In the entries below, find each line bearing the string "first" and copy it.

Segment Start: INFORMATION GIVEN

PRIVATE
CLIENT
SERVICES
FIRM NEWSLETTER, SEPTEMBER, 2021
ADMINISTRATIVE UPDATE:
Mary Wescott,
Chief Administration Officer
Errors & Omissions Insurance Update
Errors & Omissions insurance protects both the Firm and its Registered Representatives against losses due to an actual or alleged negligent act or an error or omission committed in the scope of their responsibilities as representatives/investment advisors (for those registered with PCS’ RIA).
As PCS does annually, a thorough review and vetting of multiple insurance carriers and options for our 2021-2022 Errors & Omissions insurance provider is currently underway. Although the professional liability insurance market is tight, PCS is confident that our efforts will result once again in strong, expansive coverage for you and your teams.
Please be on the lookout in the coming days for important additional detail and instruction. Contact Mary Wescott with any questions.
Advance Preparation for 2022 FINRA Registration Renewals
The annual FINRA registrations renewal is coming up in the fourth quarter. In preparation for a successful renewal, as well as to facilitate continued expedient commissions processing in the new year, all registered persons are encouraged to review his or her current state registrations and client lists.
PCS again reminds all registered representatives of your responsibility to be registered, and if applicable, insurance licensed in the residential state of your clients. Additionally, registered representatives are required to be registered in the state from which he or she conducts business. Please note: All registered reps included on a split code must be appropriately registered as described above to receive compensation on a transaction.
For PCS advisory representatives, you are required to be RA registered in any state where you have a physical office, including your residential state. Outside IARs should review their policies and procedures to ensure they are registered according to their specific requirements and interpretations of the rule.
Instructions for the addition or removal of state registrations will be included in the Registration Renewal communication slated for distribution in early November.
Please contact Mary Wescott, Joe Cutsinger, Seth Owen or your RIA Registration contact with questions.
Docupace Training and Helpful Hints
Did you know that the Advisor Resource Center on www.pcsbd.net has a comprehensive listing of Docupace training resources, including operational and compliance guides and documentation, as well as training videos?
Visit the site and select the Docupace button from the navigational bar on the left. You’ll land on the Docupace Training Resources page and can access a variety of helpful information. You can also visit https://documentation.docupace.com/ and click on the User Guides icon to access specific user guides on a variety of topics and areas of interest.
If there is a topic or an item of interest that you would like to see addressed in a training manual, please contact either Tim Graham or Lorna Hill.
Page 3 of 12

Segment End: INFORMATION GIVEN
Segment Start: INFORMATION GIVEN

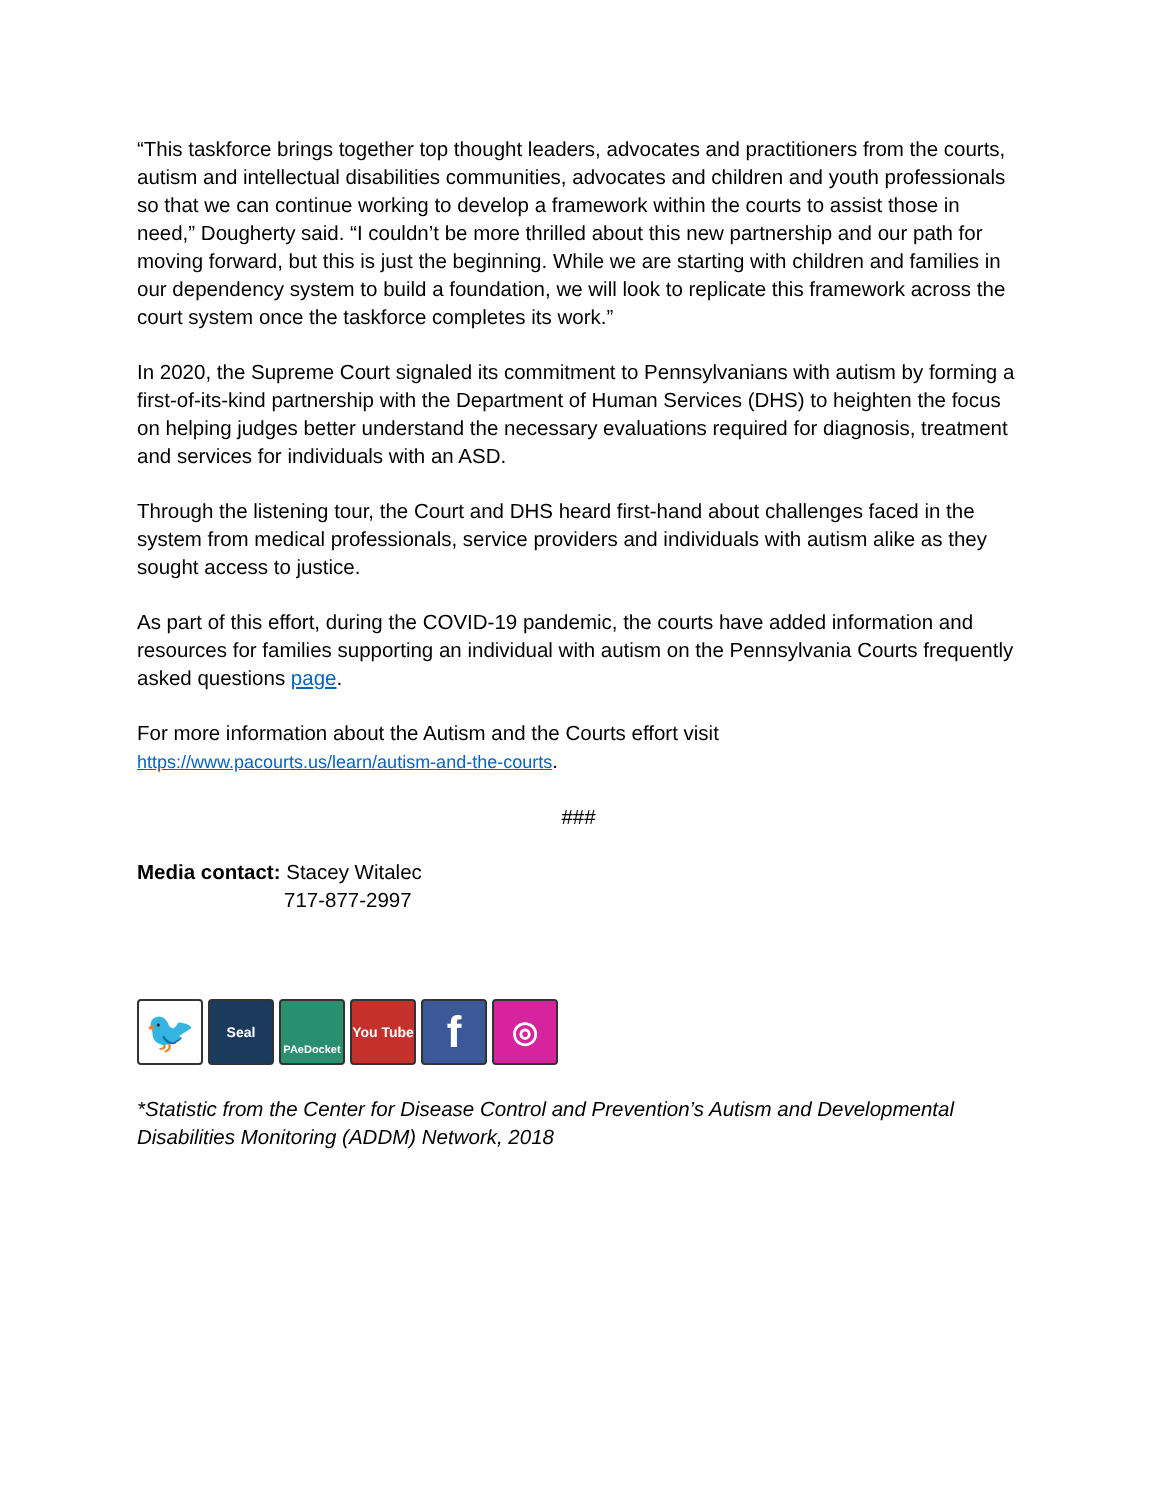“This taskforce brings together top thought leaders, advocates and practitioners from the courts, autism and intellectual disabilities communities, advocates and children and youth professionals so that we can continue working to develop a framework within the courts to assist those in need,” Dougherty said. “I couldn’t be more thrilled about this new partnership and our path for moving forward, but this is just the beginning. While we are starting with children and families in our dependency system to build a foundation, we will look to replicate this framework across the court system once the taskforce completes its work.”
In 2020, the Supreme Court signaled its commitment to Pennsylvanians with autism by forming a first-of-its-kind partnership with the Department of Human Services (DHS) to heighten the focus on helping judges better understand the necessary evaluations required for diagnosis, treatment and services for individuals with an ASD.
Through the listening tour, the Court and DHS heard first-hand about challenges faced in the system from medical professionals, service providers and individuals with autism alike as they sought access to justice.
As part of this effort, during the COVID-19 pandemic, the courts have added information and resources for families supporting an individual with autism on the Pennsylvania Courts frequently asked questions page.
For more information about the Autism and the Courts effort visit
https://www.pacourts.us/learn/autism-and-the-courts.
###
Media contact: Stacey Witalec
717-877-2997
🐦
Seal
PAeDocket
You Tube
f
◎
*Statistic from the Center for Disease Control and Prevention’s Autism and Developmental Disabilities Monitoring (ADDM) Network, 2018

Segment End: INFORMATION GIVEN

• [EXPECTED ANSWER]
In 2020, the Supreme Court signaled its commitment to Pennsylvanians with autism by forming a first-of-its-kind partnership with the Department of Human Services (DHS) to heighten the focus on helping judges better understand the necessary evaluations required for diagnosis, treatment and services for individuals with an ASD.
Through the listening tour, the Court and DHS heard first-hand about challenges faced in the system from medical professionals, service providers and individuals with autism alike as they sought access to justice.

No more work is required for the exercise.